Mersive is having success in Universities with their Solstice wireless collaboration tool, which was just upgraded to 2.0.

Tidebreak is focusing on the collaboration process and designing tools and metrics to focus on successful outcomes.

We also met with BlueJeans who says they are serving up 1.2 million video conferencing minutes every day and are now the leader in this segment with a one-third market share. They offer a cloud-based video collaboration layer that integrates multiple other services. They grew 500 percent last year.

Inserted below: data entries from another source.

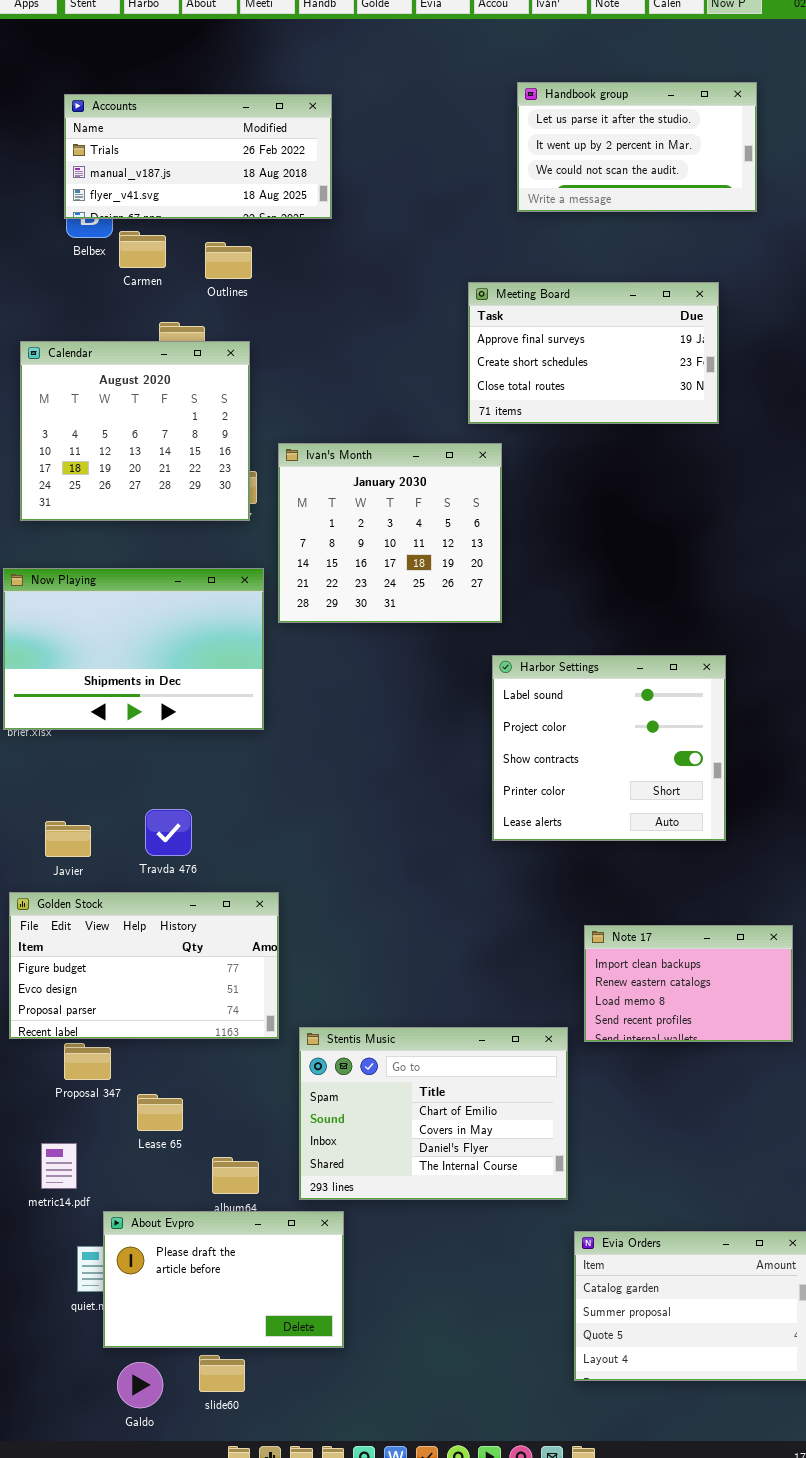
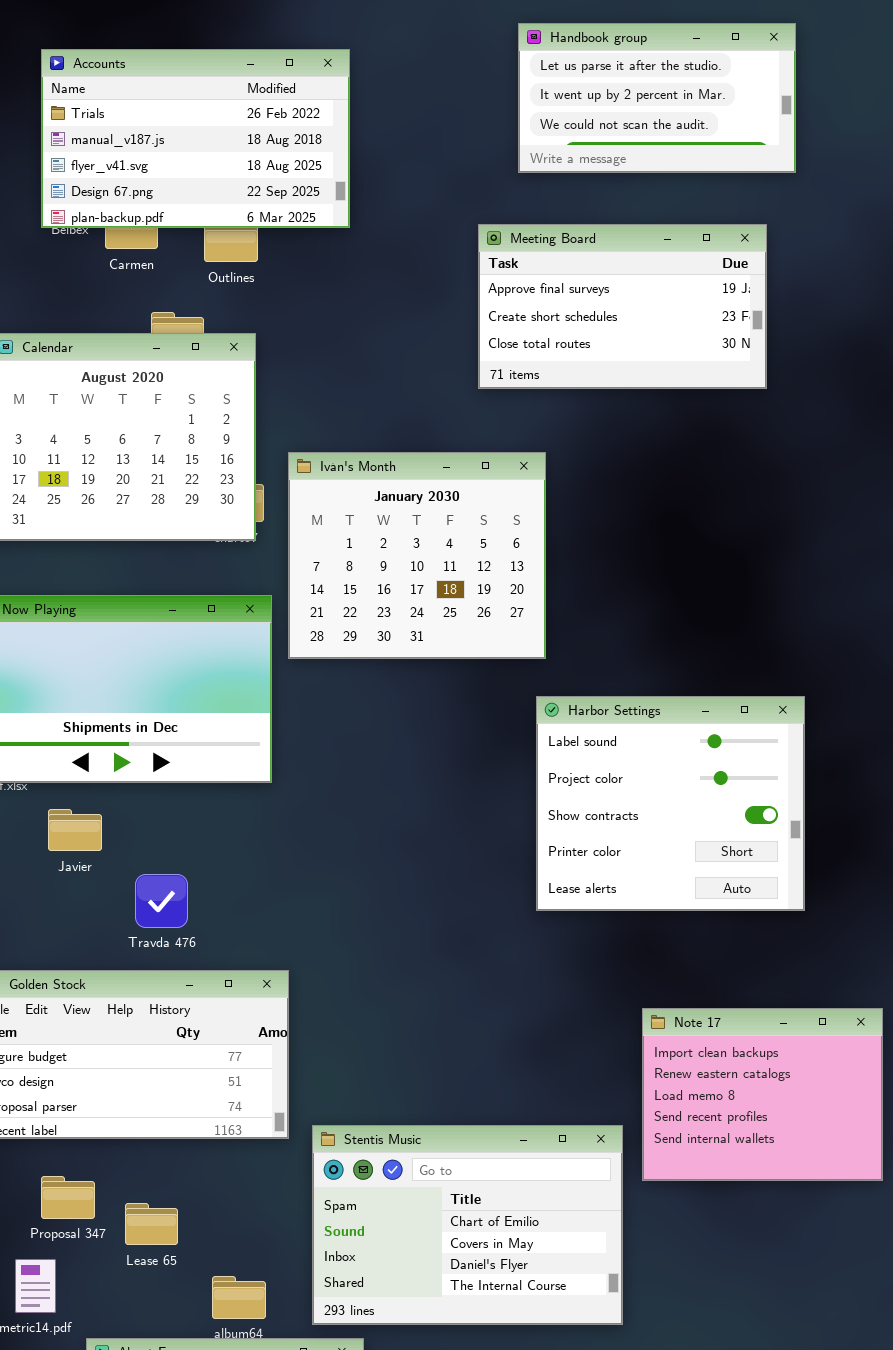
Handbook group: [517,82,757,212] -> [518,23,796,173], moved
Accounts: [64,94,332,219] -> [41,49,350,228], resized
Meeting Board: [468,282,719,424] -> [478,224,767,389], moved
Javier: [45,821,91,857] -> [48,809,102,851], moved
Note 17: [584,925,793,1042] -> [642,1008,883,1181], resized
Proposal 347: [64,1043,111,1080] -> [41,1176,95,1219], moved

Bluescape is a new company that offers a cloud-based collaboration solution that allows participants to pull in web pages, videos and more, plus do annotations. There is support right now for images and pdf file, but not for Office documents like Word, Excel and PowerPoint.

AMX is in the game too. At InfoComm it launched a newly-designed video conferencing camera, which is part of its Enzo collaboration box, featuring integration with Dropbox.

Pixelworks demonstrated its VueMagic hardware and software solutions, which feature a small dongle to transform a display into a collaboration platform.

Sony’s Vision Presenter leverages standard PC solutions with a software layer to manage content flowing to a touchscreen display, a projector or even two blended projectors.

And there were more announcements from Vidyo, Kramer, Prysm, FSR, Clary Icon, SMART, Huawei and more, I am sure.

But I think you get the point. Not only are there a lot of solutions, but it is hard to understand the differences between them and determine which one is right for your organization. We are now in a rapid growth phase for these offering with new features and uses of the tools being discovered every day. It is kind of the wild west for these tools, which is exciting and challenging at the same time. But until there is some consolidation here, which will be some time yet I suspect, buyers and users will have to carefully evaluate these offerings.